What Are Dividends?
Dividends are a portion of a company’s earnings that is returned to shareholders. When a public company is profitable, they primarily have seven methods to invest their profits:
1. Hire new employees
2. Pay existing employees a higher salary
3. Purchase equipment and/or services
4. Merge or acquire another company
5. Purchase stock shares on the open market (otherwise known stock buyback)
6. Distribute the profit to shareholders (otherwise known as dividends)
7. Do nothing and save it for a rainy day.
This article discusses primarily number six.
Why Do Companies Pay a Dividend?
It can be said based upon the other options available the company can/should invest in other more profitable endeavors. The argument is they are offering a dividend because they cannot put the money to better use within the company. Some investors see dividends in this fashion, while others view it differently. Other investors view dividends as a method they have a guaranteed return with their stock ownership. After all, with a stock with no dividend you are hoping for stock appreciation. If the stock does not increase in price, or worse loses value, your investment is not profitable.
Stock dividends ensure you see a return from your investment. It is also argued that option number five (stock buyback) is a more tax efficient than dividends as less shares are on the open market. This means the price of the stock will increase without any tax payment due by the shareholder. While this may be true, it still does not ensure payment. In addition, if a stock is owned within a tax differed retirement account, taxes are not a concern. Hence it’s best to own dividend stocks within these types of accounts. Currently dividends are also taxed favorably with the extension of the Bush tax cuts. There is also some evidence stock buyback usually occur when the stock is highly priced, diminishing it’s effectiveness.
A stock with a dividend can be thought of having a stock and a bond component. So you not own the stock for growth, but also get annual return like a bond. Dividends provide an added incentive (in the form of a return on your investment) to own stock in stable companies even if they are not experiencing much growth. Many companies — mature and young, large and small — pay a regular dividend to their stockholders. Usually stocks that offer dividends are not high-tech, and in high growth sectors. Though this is changing with companies like Microsoft (MSFT) and it’s been rumored Cisco (CSCO) will soon start offering a dividend.
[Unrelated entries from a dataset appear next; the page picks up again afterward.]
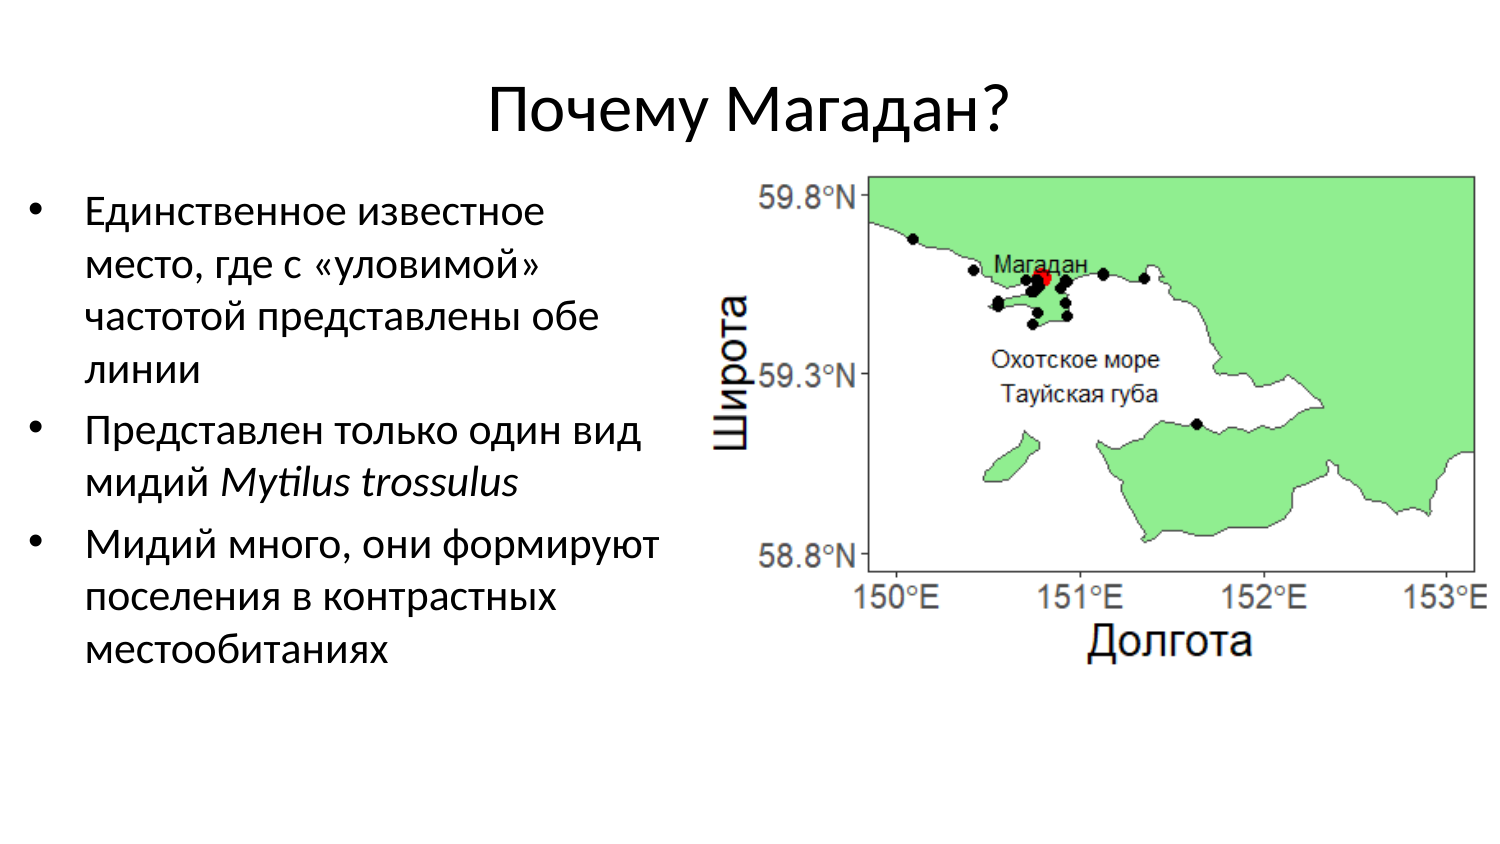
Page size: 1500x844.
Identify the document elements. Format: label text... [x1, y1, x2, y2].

picture [699, 166, 1487, 670]
title Почему Магадан? [75, 33, 1425, 175]
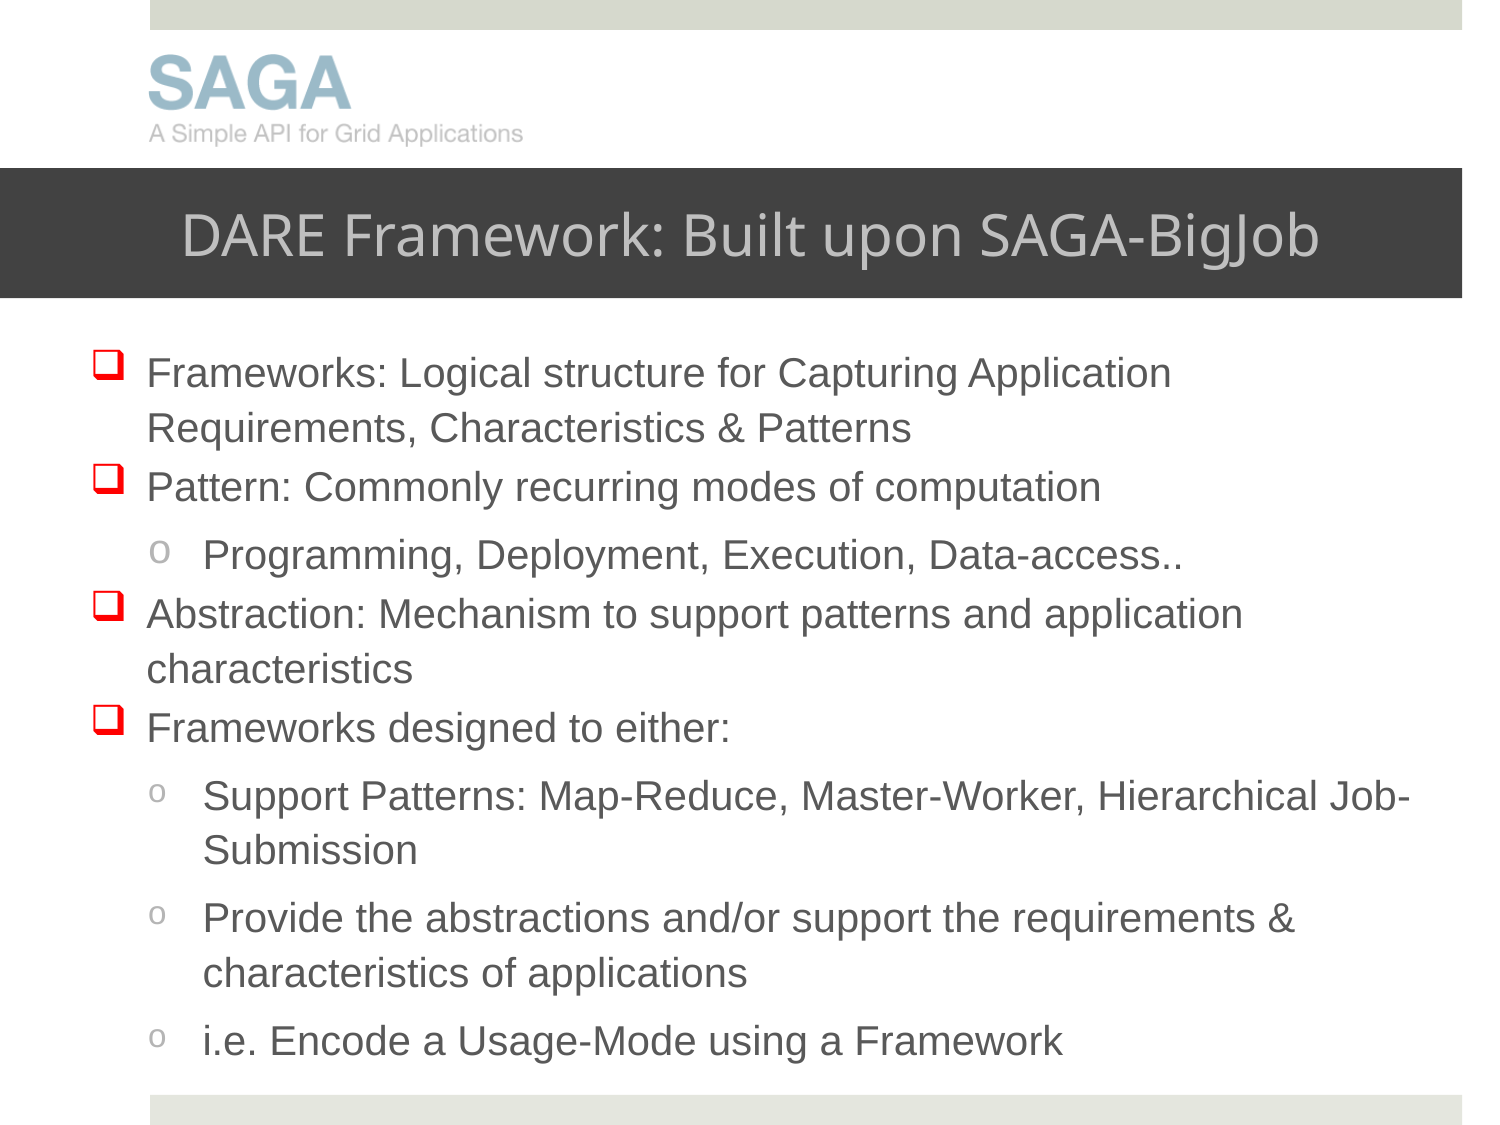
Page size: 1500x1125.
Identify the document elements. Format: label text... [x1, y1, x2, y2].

picture [148, 54, 523, 147]
list Frameworks: Logical structure for Capturing Application Requirements, Characteristics & Patterns Pattern: Commonly recurring modes of computation Programming, Deployment, Execution, Data-access.. Abstraction: Mechanism to support patterns and application characteristics Frameworks designed to either: Support Patterns: Map-Reduce, Master-Worker, Hierarchical Job-Submission Provide the abstractions and/or support the requirements & characteristics of applications i.e. Encode a Usage-Mode using a Framework [75, 333, 1463, 1076]
title DARE Framework: Built upon SAGA-BigJob [0, 168, 1463, 299]
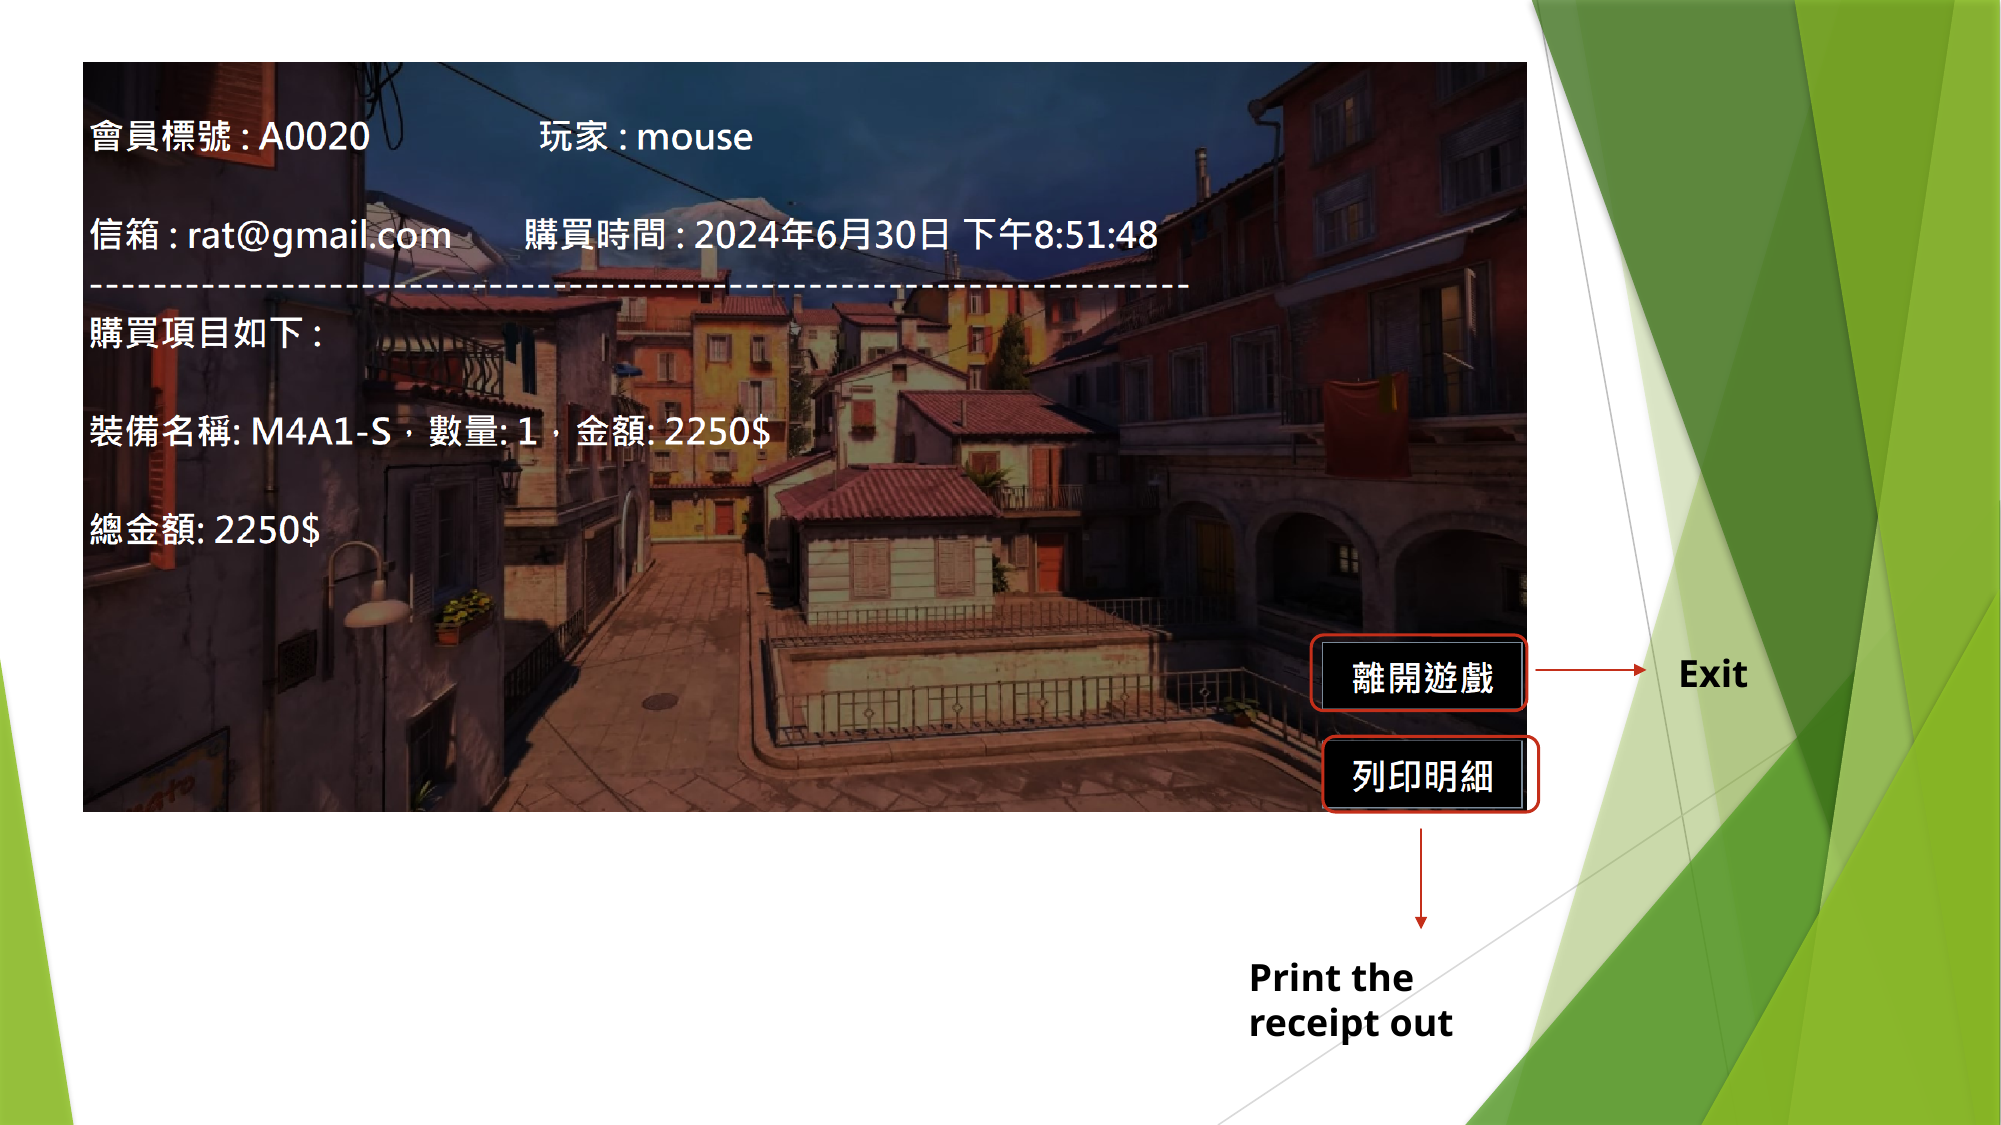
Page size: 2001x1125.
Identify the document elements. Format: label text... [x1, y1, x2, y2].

Dividends must be (approved) by a company’s Board of Directors each time they are paid out. There are five important dates during a year to remember.
- Declaration Date
- In-Dividend Date
- Ex-Dividend Date
- Book Closure Date
This is the day the Board of Directors announces its intention to pay a dividend. On this day, a liability is created and the company records that liability on its books; it now owes money to its stockholders. On the declaration date, the Board will also announce a date of record and a payment date.
This is the last day, where the stock includes a dividend. In addition, anyone selling the stock before this date loses his or her right to the dividend. After this date the stock becomes ex dividend.
This is the day in which shares bought or sold no longer have a right to be paid the most recent dividend. Existing stockholders will receive the dividend even if they now sell the stock, whereas anyone who now buys the stock will not receive the dividend. It is common for a stock’s price to decrease on the ex-dividend date by the amount in close proximity to the amount paid in dividends. This is because a decrease in assets (cash) owned by the company in order to pay the dividend.
Whenever a company announces a dividend payout, it also announces a date on which the company will ideally temporarily close its books for fresh transfers of stock. Record date shareholders registered in the stockholders of record on or before the date of record will receive the dividend. Shareholders who are not registered as of this date will not receive the dividend. Registration is usually automatic for shares purchased before the ex-dividend date.
This is the most important date. It is the date dividend checks will actually be mailed to the shareholders of a company, or credited to your brokerage account. If you have this stock within a brokerage account, you usually have the option to reinvest the dividend. This is to your advantage, since the brokerage usually does not charge a transaction fee for this.
There are also a select few dividend stocks that not only have offered dividends for years, but also have increased their dividend on an annual basis. These are known as Dividend Aristocrats. Being on this exclusive list means for over 25 years not only have they consistently offered a dividend, but has also increased it annually. The advantage of owning one of these stocks is over time your dividend return increases. So while you may start with a small sub 3.0% annual dividend return, it can increase quite quickly if held over a 10, 20 or 30-year time-frame.
Why Own Dividend Stocks?
What are advantages and disadvantages of stock dividends?
- Evens out stock price fluctuation. You aren’t only relying upon the stock to increase in value.
- Can be a regular source of income, and is great for retirees.
- Companies that offer a history of increasing their dividend offer a way to increase your annual returns without doing anything.
- If the stock is within a taxable account you will have to pay annual taxes from dividends paid.
- As we found out in 2008, dividends can be eliminated or reduced at anytime. Companies like Pfizer (PFE) and Citibank (C) both had a long history of offering a stable dividend.
- Just because a company offers a dividend does not mean they have the profits to support keep paying the dividend.
- Just because a company offers a dividend means they are good company to invest for stock appreciation.
- As mentioned initially, to pay the dividend the company is taking capital from other possible investments.